++++ INFORMATION ++++

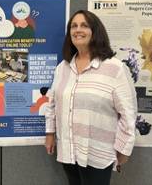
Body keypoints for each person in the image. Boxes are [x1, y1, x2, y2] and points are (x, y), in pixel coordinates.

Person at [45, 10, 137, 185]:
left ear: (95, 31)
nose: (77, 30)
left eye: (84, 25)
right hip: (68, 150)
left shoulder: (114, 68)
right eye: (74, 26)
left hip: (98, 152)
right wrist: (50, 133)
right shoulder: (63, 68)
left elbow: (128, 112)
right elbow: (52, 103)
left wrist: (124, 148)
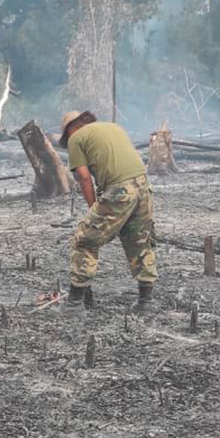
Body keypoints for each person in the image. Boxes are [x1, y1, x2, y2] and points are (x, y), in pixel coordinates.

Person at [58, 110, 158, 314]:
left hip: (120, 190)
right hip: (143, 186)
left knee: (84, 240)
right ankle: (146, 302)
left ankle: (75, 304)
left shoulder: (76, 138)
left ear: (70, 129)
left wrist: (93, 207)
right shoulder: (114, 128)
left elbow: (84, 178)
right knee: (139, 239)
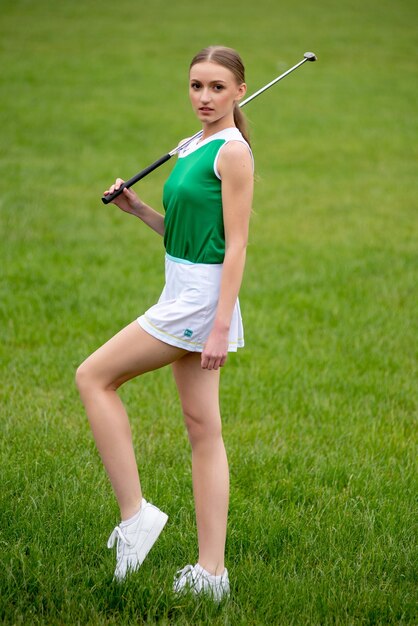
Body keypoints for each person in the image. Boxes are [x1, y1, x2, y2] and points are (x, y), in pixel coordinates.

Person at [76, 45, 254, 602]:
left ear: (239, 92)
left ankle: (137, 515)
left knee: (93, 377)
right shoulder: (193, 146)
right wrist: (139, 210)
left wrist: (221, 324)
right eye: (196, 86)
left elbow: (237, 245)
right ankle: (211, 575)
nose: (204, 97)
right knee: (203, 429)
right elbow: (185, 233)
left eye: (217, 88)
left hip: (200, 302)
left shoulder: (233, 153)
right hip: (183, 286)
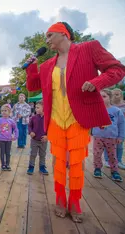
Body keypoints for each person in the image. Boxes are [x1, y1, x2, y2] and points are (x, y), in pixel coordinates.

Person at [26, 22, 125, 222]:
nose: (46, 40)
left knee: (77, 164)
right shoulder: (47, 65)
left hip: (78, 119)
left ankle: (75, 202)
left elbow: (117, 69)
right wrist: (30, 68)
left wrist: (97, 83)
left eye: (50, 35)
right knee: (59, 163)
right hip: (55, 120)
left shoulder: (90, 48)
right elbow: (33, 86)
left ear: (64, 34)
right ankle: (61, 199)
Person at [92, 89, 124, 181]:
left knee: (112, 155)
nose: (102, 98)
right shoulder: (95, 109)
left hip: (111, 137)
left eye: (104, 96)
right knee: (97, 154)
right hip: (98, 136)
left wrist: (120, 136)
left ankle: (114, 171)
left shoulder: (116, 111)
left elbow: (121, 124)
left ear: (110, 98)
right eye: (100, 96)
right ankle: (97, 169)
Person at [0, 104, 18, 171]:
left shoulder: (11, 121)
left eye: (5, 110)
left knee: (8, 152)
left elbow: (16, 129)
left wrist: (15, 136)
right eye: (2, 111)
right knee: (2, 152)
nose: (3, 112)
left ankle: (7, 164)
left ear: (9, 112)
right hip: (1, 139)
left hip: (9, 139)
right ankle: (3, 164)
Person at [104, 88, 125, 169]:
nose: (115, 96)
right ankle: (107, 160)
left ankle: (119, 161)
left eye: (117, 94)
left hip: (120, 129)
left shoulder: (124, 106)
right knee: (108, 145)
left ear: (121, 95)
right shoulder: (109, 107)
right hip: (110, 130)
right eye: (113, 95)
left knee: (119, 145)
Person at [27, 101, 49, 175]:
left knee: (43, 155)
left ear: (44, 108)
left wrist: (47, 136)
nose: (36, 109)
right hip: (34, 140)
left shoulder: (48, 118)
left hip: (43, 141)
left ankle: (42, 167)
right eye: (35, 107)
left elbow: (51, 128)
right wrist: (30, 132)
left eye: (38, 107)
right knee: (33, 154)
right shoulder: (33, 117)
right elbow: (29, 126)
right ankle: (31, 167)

++++

◆ **PROBLEM DETAILS**
Repeat the lines above precisely and skip every picture.

◆ **EXERCISE ANSWER**
Body keypoints for each person in the image. Boxes are [x1, y1, x2, y2] and points are (x, y), in pixel coordinates.

Person at [45, 10, 137, 185]:
left ear: (95, 31)
nose: (77, 30)
left eye: (84, 25)
right hip: (68, 150)
left shoulder: (114, 68)
right eye: (74, 26)
left hip: (98, 152)
right wrist: (50, 133)
right shoulder: (63, 68)
left elbow: (128, 112)
right elbow: (52, 103)
left wrist: (124, 148)
Body keypoints for each person in the image. Boxes are [x1, y1, x2, y2] and points are (x, y), in pixel coordinates.

Person at [58, 110, 158, 314]:
left hip: (120, 190)
right hip: (143, 186)
left knee: (84, 240)
right ankle: (146, 302)
left ankle: (75, 304)
left shoulder: (76, 138)
left ear: (70, 129)
left wrist: (93, 207)
right shoulder: (114, 128)
left elbow: (84, 178)
right knee: (139, 239)
Body keypoints for each person in the image. Boxes are [x1, y1, x2, y2] and points are (x, y), in pixel coordinates.

Person at [76, 45, 254, 602]:
left ear: (239, 92)
left ankle: (137, 515)
left knee: (93, 377)
right shoulder: (193, 146)
right wrist: (139, 210)
left wrist: (221, 324)
right eye: (196, 86)
left elbow: (237, 245)
right ankle: (211, 575)
nose: (204, 97)
right knee: (203, 429)
right elbow: (185, 233)
left eye: (217, 88)
left hip: (200, 302)
left shoulder: (233, 153)
right hip: (183, 286)
Body keypoints for each person in the image. Boxes are [x1, y1, x2, y2] and points are (x, y), in pixel coordinates.

Person at [26, 22, 125, 222]:
nose: (46, 40)
left knee: (77, 164)
right shoulder: (47, 65)
left hip: (78, 119)
left ankle: (75, 202)
left elbow: (117, 69)
right wrist: (30, 68)
left wrist: (97, 83)
left eye: (50, 35)
right knee: (59, 163)
right hip: (55, 120)
left shoulder: (90, 48)
right elbow: (33, 86)
left ear: (64, 34)
right ankle: (61, 199)
Person at [92, 89, 124, 181]:
left knee: (112, 155)
nose: (102, 98)
right shoulder: (95, 109)
left hip: (111, 137)
left eye: (104, 96)
right knee: (97, 154)
right hip: (98, 136)
left wrist: (120, 136)
left ankle: (114, 171)
left shoulder: (116, 111)
left elbow: (121, 124)
left ear: (110, 98)
right eye: (100, 96)
right ankle: (97, 169)
Person at [0, 104, 18, 171]:
left shoulder: (11, 121)
left eye: (5, 110)
left knee: (8, 152)
left elbow: (16, 129)
left wrist: (15, 136)
right eye: (2, 111)
right knee: (2, 152)
nose: (3, 112)
left ankle: (7, 164)
left ear: (9, 112)
right hip: (1, 139)
left hip: (9, 139)
right ankle: (3, 164)
Person at [104, 88, 125, 169]:
nose: (115, 96)
right ankle: (107, 160)
left ankle: (119, 161)
left eye: (117, 94)
left hip: (120, 129)
left shoulder: (124, 106)
right knee: (108, 145)
left ear: (121, 95)
right shoulder: (109, 107)
right hip: (110, 130)
right eye: (113, 95)
left knee: (119, 145)
Person at [27, 101, 49, 175]:
left knee: (43, 155)
left ear: (44, 108)
left wrist: (47, 136)
nose: (36, 109)
right hip: (34, 140)
left shoulder: (48, 118)
left hip: (43, 141)
left ankle: (42, 167)
right eye: (35, 107)
left elbow: (51, 128)
right wrist: (30, 132)
left eye: (38, 107)
right knee: (33, 154)
right shoulder: (33, 117)
right elbow: (29, 126)
right ankle: (31, 167)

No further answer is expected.